His health doesn't have to be a public matter because he is perceived as the Hero who resurrected Apple. Not only because that's not entirely true, and Apple is not Steve, but "Steve + A Whole Lot More," but because private health is something that only concerns the individual and his freedom, independently of his role in companies and societies.
You don't have to go far to see clear examples of this, and how not disclosing a medical condition didn't affect the course of anything (actually, quite the contrary). Take US presidents, for example. Was FDR less of a president because he hid his medical condition from the American public? What about John F. Kennedy, who never disclosed his Addison's disease, even when asked specifically about it?
The answer is clear. FDR and JFK were in much higher positions, with much greater power, and in extremely difficult situations. Situations that would have really changed the world. Yet, they didn't disclose their medical conditions. They didn't make people lose. On the contrary, they made people win. One won a war and the other took us to the Moon. And what's more, it wasn't-and it isn't-illegal for them to hide it: It's not a crime for a president to withhold information about his or her health. In fact, it's their right not to disclose it.
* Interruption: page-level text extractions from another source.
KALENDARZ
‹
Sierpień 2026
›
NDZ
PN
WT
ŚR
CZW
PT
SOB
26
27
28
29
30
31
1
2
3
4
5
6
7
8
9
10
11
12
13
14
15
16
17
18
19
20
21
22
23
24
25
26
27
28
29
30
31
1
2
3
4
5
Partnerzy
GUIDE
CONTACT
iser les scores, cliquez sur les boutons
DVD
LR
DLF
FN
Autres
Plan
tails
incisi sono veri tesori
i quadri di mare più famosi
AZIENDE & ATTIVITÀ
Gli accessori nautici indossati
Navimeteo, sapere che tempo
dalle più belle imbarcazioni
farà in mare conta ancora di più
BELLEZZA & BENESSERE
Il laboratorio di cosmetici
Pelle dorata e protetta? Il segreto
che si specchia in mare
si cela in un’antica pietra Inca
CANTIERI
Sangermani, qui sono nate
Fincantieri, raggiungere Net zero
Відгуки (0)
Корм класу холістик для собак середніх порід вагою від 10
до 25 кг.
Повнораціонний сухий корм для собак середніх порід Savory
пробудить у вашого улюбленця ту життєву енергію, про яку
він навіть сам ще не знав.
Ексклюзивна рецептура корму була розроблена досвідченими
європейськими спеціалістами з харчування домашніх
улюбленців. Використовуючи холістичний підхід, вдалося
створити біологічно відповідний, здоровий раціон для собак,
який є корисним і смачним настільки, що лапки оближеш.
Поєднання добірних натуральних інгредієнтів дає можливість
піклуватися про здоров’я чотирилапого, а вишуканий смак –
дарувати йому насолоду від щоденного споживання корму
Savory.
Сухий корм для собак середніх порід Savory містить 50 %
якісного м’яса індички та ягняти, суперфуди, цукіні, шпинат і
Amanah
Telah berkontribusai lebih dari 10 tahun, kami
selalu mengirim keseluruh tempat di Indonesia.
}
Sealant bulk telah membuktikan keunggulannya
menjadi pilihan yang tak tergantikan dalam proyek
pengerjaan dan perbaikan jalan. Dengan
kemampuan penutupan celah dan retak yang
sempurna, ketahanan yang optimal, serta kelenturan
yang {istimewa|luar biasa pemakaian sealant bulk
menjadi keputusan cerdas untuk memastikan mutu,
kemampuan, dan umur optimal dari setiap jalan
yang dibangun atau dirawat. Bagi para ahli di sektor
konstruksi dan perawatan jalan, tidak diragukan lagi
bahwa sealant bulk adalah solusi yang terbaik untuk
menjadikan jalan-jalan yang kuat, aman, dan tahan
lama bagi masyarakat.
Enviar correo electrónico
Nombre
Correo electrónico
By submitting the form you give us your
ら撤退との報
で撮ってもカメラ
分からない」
So, if people with a lot more responsibility than Jobs kept their medical life secret, why should the Apple CEO disclose all the details about his, especially when these details are not about a life-threatening illness? Because of the investors? Because of a journalist who wants to tell a BIG story? Nocera argues, like some analysts, that it would be a disaster for Apple's stock and that's why people should be kept in the loop.
I disagree. And I think that anyone who values their private life, the most intimate part of themselves, their own bodies, would agree too, no matter if you are a fanboy, a hateboy, a journalist or an investor.
What's more: The fact is that I don't believe investors would leave Apple if Jobs leaves. Watching the people there now, watching how the iPhone steamrolls the competition, the iPod and iTunes and the Mac keep growing, people will stay. Probably some speculators will sell at first. After all, we are all human and have emotional reactions. But, after a while, it would be just fine. And one day, if the company as a whole fails, then the company will die. But many companies have survived the loss of CEOs as talented as Jobs. IBM didn't die. Disney didn't die. Sony didn't die.
As brilliant as Steve Jobs is, Apple will survive after he leaves. Personally, I just hope that he'll stay for as long as he wants. He's good for the industry and the world, because what Apple does keeps pushing technology forward. Hopefully he'll leave because he wants to, to live a long life, and not because of any illness.
But if he leaves because of a fatal illness, I'm positive that he'll step down and the board will elect someone else. Like they did before. That will be business as usual. Just like business was normal when he was off for cancer surgery and treatment. Nothing happened, everything worked as expected.
Until that day, Steve Jobs has the right to keep his medical records private for as long as he wants. Like FDR. Like JFK. Like any single person in this country and in the world. It's our right, as humans, to do so, as recognized by the United Nations.